### [DESCRIPTION OF THE TASK]
From the records below, take each line where the string "lines" shows up and copy it.

BEGIN DATA SHOWN

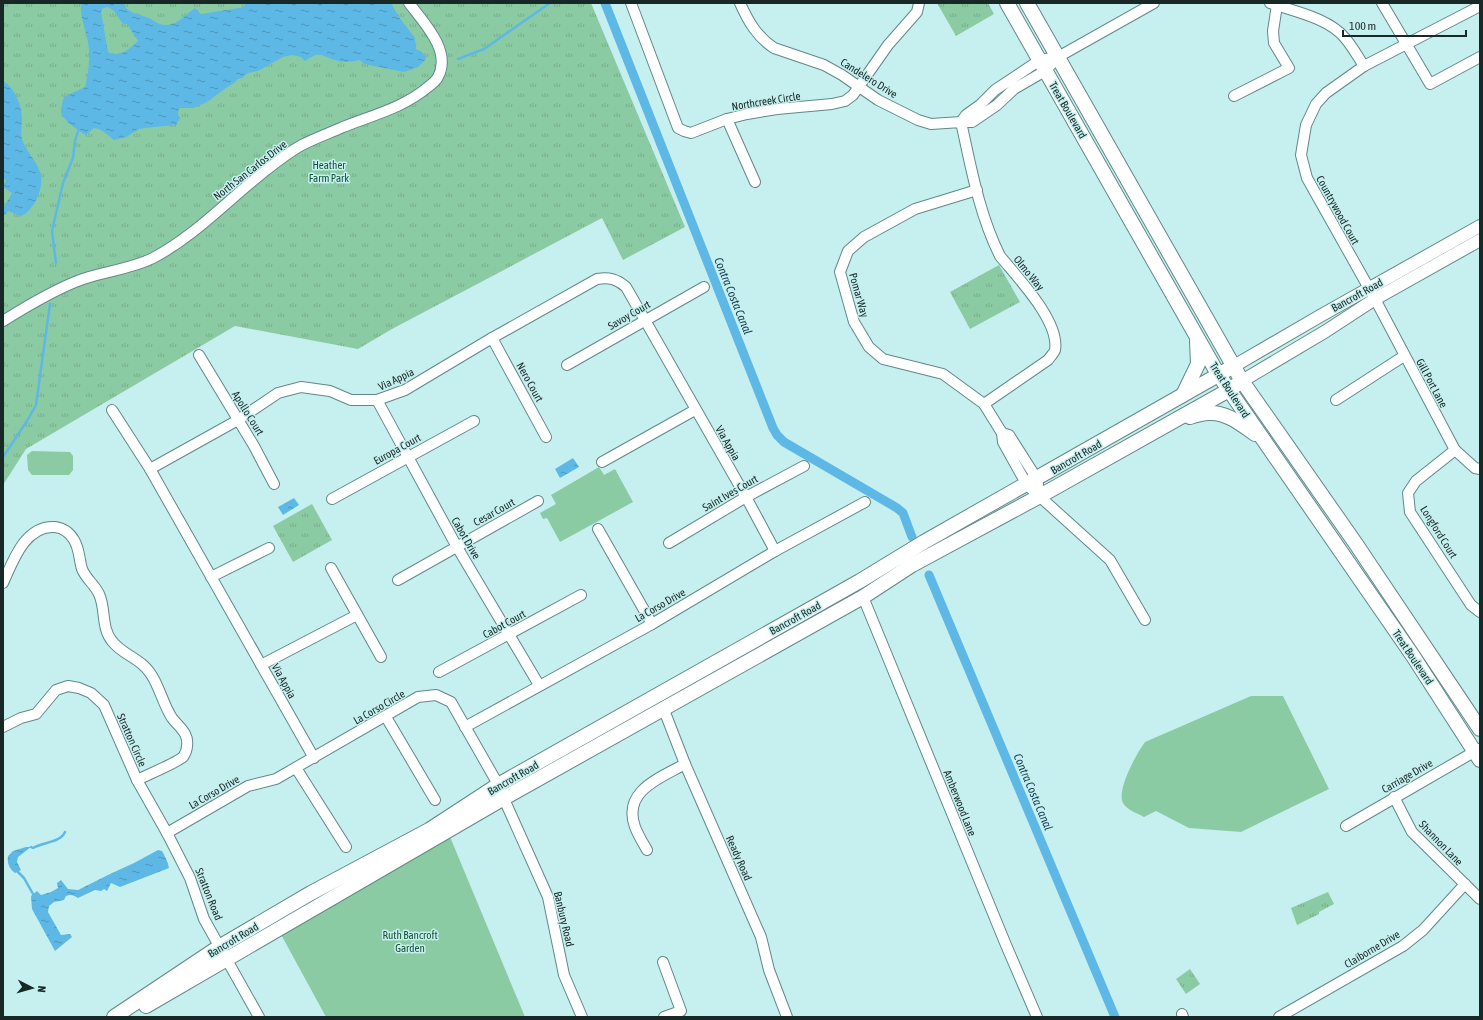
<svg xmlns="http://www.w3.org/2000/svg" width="1483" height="1020" font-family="'Asap Condensed',sans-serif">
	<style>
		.green { fill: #8bcba3 }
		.park { fill: url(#park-tufts) }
		.water { fill: url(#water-ripples); fill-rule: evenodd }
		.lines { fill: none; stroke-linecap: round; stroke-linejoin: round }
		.stream { stroke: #5eb8e6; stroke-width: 2.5 }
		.canal { stroke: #5eb8e6; stroke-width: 9 }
		.minor-casing { stroke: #618887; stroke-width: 12 }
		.tertiary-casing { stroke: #618887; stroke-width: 14 }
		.secondary-casing { stroke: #618887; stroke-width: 16 }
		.minor { stroke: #fff; stroke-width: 10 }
		.tertiary { stroke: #fff; stroke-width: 12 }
		.secondary { stroke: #fff; stroke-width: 14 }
		.labels { text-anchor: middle; stroke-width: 3; stroke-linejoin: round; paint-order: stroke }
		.street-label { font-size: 11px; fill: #182827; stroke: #c6f0ef }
		.park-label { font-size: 11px; fill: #135232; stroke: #c6f0ef }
		.water-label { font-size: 12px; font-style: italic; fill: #194154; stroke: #c6f0ef }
	</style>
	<defs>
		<pattern id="park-tufts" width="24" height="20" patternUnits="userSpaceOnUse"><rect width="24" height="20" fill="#8bcba3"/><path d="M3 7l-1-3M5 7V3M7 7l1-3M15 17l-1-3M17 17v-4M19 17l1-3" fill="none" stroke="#77ae8c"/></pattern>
		<pattern id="water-ripples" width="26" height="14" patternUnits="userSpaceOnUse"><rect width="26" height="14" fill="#5eb8e6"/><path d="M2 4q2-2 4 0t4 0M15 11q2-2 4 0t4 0" fill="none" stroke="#4d96ba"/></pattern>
	</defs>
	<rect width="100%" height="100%" fill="#c6f0ef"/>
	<g class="green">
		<path d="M32,451l38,1 3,4v14l-4,5h-37l-4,-5 -1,-15z"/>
		<path d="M599,467l5,8 11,-6 18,33 -73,40 -13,-24 -4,1 -3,-6 16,-9 -5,-9z"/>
		<path d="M1251,696h32l46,93 -88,43 -52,-4 -33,-17 -12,6c-7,-4 -17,-7 -21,-14 -7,-13 14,-50 22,-61z"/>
		<path d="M448,832l77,185h-199l-48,-88z"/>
	</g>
	<g class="park">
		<path d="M3,3h588l94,224 -62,33 -21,-42 -210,111 -34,20 -123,-23 -209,123 -23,36z"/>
		<path d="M937,3h51l6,11 -38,22z"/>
		<path d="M999,265l21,37 -50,27 -20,-37z"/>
		<path d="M312,504l20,36 -39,22 -20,-36z"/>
		<path d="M1328,892l6,12 -15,8v2l-22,11 -6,-17z"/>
		<path d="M1190,969l10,15 -14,10 -10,-15z"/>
	</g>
	<g class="water">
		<path d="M81,3h43v3c8,8 11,7 22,11 5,1 9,5 14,7 15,5 24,-9 35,-16l6,6 43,-7 1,-4h146l8,14 16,21 1,11 6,3 4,6 -1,2 -7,7 -14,5 -40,-8 -4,-4c-8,2 -17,3 -25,0 -14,-4 -15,-10 -30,1l-4,-4 -9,-2 -9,2 -25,14 -10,2 -6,5 -4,1 -4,4 -8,5 -19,14 -14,6h-14l-1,6 2,4 -4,7 -31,3 -6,1 -13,8 -12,3c-7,-5 -11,-11 -20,-12l-8,7c-8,-5 -26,-16 -25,-25 0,-4 2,-9 3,-13l21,-10c4,-17 6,-32 2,-50 -3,-11 -7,-22 -6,-34zM108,7l6,4 9,13h4l11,17c-8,8 -19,17 -30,11l-7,-40 2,-4z"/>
		<path d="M3,81c11,6 19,24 19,37 0,8 -2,16 1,24 8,18 23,26 17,48 -2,5 -3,10 -6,14 -4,5 -8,11 -14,12l-12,-5 -3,4 -2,-2v-4l9,-16 -9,-6 3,-7 -3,-2z"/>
		<path d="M573,458l6,9 -19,11 -5,-9z"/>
		<path d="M294,498l5,7 -16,10 -5,-8z"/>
		<path d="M26,847h5l-13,10 -1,5 4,8 -6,3c-6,-4 -8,-11 -7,-17l5,-5z"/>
		<path d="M158,850l4,1c3,5 6,11 7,17l-49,19 -9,-4 -4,8 -3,-2 -3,2 -6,-1 -17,8c-5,-3 -7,-4 -12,-2l-2,4 -10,2 -5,4 -1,6 13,23 9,-1 2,3 -17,14 -23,-42 -1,-13 6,-5 4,4 10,-3 7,-4 -1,-5 4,-3 7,9 10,1 32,-16 24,-11z"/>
	</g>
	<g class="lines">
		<g class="stream">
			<path d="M458,59l26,-10 66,-46"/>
			<path d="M56,263l-4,-32 11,-48 10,-25 2,-17 4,-13"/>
			<path d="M3,457l24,-36 9,-16 14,-101"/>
			<path d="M31,847l2,1c10,-6 27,-5 32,-16"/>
			<path d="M17,871l7,7 9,16"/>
		</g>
		<g class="canal">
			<path d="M605,3l168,425 4,7 7,7 113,66 6,5 9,24"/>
			<path d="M929,575l186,442"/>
		</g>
		<g class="minor-casing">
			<g id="minor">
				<path d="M631,3l47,125 6,3 7,2 36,-14 20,-5 30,-5 55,-5 13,-3 8,-6 35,-50 29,-33 2,-9"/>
				<path d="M740,3c8,18 17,34 34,45l50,17 18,10 36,25 40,20 13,4 30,-2c10,45 18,92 39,134 17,21 60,65 55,94 -1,3 -5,7 -7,10l-64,44"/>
				<path d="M1270,3c23,8 59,15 75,35 7,8 13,19 19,28"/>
				<path d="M1382,3l48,81 50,-27"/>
				<path d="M1480,6l-116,60 -38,27 -10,11 -10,21 -5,30 6,23 68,121 80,151 20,18 5,1"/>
				<path d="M1058,57l-18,3 -45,30 -15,15 -14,10 -5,7h11l25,-17 17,-16 31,-18 13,-14 96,-54"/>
				<path d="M1234,96l55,-28 -15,-25 -1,-12 4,-26"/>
				<path d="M727,119l28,63"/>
				<path d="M977,190l-62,19 -51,28 -16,14 -8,21 14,50 15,25 14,12 60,15 41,30 18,29"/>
				<path d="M3,321c24,-15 54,-33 80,-42 23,-8 48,-10 70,-21 40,-21 72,-55 107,-83 14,-11 27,-22 42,-30 13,-7 28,-12 41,-18 30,-12 60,-19 85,-40 4,-3 8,-6 10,-10 14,-26 -14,-54 -29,-74"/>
				<path d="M492,338l54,99"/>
				<path d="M199,355l55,91 20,38"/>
				<path d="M567,365l137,-78"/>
				<path d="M377,400l80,147 82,138"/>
				<path d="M1336,400l68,-44"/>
				<path d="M112,410l38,59 164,289"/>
				<path d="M1455,450l-39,31 -8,12 2,19 61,93 9,7"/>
				<path d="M602,462l93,-52"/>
				<path d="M150,469l88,-49 40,-27 23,-6 29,4 21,9h26l28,-10 87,-52 105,-59c12,-2 20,0 29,8l120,210 29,54"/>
				<path d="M1040,496l-3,-17 -28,-44 -7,-2 1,9 24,43 83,75 35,60"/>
				<path d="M332,499l142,-78"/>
				<path d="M598,529l54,95"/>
				<path d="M669,543l77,-46 58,-31"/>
				<path d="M331,568l50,89"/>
				<path d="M211,577l58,-29"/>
				<path d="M398,580l140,-79"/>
				<path d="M3,583c10,-22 22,-58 52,-56 8,1 15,6 19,13 6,10 5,20 8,29 4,10 13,16 17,25 7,15 2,34 13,47 8,11 21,15 31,24 15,13 18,36 29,53 7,9 17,15 15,28 0,3 -2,8 -4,11 -7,6 -36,18 -46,23l-33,-75 -13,-12 -12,-5 -11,-2 -12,4 -20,24 -15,4 -18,9"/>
				<path d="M863,597l143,348 31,72"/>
				<path d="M261,665l96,-50"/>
				<path d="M439,672l142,-77"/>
				<path d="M664,710l21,54 76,173 8,33 18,47"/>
				<path d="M386,717l49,83"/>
				<path d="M465,727l187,-103 123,-73 90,-49"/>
				<path d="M296,768l50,79"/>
				<path d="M137,780l30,53 23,45 14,41 55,98"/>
				<path d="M1394,797l18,35 68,67"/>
				<path d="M1346,826l133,-77"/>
				<path d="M167,833l81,-47 28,-7 142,-82 18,-2 15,7 44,77 53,118 16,78 18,42"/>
				<path d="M647,850c-4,-7 -9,-15 -12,-23 -13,-36 25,-49 50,-63"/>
				<path d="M663,962l18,49 -17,6"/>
				<path d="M1182,1014l1,3"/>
				<path d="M1279,1017l124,-71 20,-16 42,-46"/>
			</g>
		</g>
		<g class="tertiary-casing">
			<g id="tertiary">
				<path d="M1234,366l86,-50 160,-90"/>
				<path d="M1242,381l84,-50 49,-32 105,-59"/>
			</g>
		</g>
		<g class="secondary-casing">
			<g id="secondary">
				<path d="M1007,3l211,371 195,282 67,104"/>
				<path d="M1027,3l215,378 114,163 124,185"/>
				<path d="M1183,395l15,-31 -1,-23"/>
				<path d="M1190,417c6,-2 13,-4 19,-4 18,-1 33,12 46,21"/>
				<path d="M146,1006l358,-208 359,-201 49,-32 128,-69 189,-106 13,-9"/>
				<path d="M114,1017l105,-70 92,-54 118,-63 69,-45 362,-204 64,-39 310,-176"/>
			</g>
		</g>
		<use href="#minor" class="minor"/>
		<use href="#tertiary" class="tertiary"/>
		<use href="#secondary" class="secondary"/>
	</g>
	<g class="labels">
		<g class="street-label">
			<text transform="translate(869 78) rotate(32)" y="4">Candelero Drive</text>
			<text transform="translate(766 101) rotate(-9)" y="4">Northcreek Circle</text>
			<text transform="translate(1068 110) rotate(60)" y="4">Treat Boulevard</text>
			<text transform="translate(250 170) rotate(-38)" y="4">North San Carlos Drive</text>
			<text transform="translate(1338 210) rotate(61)" y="4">Countrywood Court</text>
			<text transform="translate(1029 273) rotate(51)" y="4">Olmo Way</text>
			<text transform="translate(859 295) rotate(74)" y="4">Pomar Way</text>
			<text transform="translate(1357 295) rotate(-29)" y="4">Bancroft Road</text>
			<text transform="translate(629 315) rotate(-30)" y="4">Savoy Court</text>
			<text transform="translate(396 379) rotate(-25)" y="4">Via Appia</text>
			<text transform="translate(530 382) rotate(61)" y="4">Nero Court</text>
			<text transform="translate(1432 383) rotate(62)" y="4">Gill Port Lane</text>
			<text transform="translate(1230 390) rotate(57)" y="4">Treat Boulevard</text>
			<text transform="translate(248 413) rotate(58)" y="4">Apollo Court</text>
			<text transform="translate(728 443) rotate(60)" y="4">Via Appia</text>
			<text transform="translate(397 449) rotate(-29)" y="4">Europa Court</text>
			<text transform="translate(1076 457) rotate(-30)" y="4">Bancroft Road</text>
			<text transform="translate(730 493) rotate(-30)" y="4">Saint Ives Court</text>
			<text transform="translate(494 512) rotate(-29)" y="4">Cesar Court</text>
			<text transform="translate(1439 532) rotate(58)" y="4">Longford Court</text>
			<text transform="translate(466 538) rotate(60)" y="4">Cabot Drive</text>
			<text transform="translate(660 605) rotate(-30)" y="4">La Corso Drive</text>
			<text transform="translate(795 618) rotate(-29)" y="4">Bancroft Road</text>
			<text transform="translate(504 624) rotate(-29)" y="4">Cabot Court</text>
			<text transform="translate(1413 657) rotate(56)" y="4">Treat Boulevard</text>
			<text transform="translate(284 681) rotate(61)" y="4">Via Appia</text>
			<text transform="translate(379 707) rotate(-30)" y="4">La Corso Circle</text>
			<text transform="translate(132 740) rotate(66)" y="4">Stratton Circle</text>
			<text transform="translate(1407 776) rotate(-30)" y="4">Carriage Drive</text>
			<text transform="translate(513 778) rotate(-30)" y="4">Bancroft Road</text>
			<text transform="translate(214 792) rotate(-30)" y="4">La Corso Drive</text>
			<text transform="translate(960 803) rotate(68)" y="4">Amberwood Lane</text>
			<text transform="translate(1441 843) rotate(46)" y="4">Shannon Lane</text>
			<text transform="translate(739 858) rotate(66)" y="4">Ready Road</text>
			<text transform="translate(209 894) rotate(68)" y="4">Stratton Road</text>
			<text transform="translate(564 919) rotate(77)" y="4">Banbury Road</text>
			<text transform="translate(233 940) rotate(-31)" y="4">Bancroft Road</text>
			<text transform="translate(1372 949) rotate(-31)" y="4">Claiborne Drive</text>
		</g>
		<g class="park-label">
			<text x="329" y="169">Heather<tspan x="329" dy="13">Farm Park</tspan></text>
			<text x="410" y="939">Ruth Bancroft<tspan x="410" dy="13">Garden</tspan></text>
		</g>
		<g class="water-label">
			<text transform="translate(733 296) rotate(68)" y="4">Contra Costa Canal</text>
			<text transform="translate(1033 792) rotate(67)" y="4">Contra Costa Canal</text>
		</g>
	</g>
	<rect width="1483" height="1020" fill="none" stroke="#182827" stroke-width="8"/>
	<g transform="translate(32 988) rotate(96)" stroke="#c6f0ef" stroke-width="3" paint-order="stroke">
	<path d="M0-3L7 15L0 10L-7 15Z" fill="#182827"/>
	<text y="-6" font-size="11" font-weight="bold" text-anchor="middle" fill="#182827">N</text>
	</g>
	<path d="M1343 30v6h123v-6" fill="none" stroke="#182827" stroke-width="2"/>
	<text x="1349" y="30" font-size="12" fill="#182827" stroke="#c6f0ef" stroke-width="3" paint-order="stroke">100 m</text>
</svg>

END DATA SHOWN

### [REPLY]
		.lines { fill: none; stroke-linecap: round; stroke-linejoin: round }
	<g class="lines">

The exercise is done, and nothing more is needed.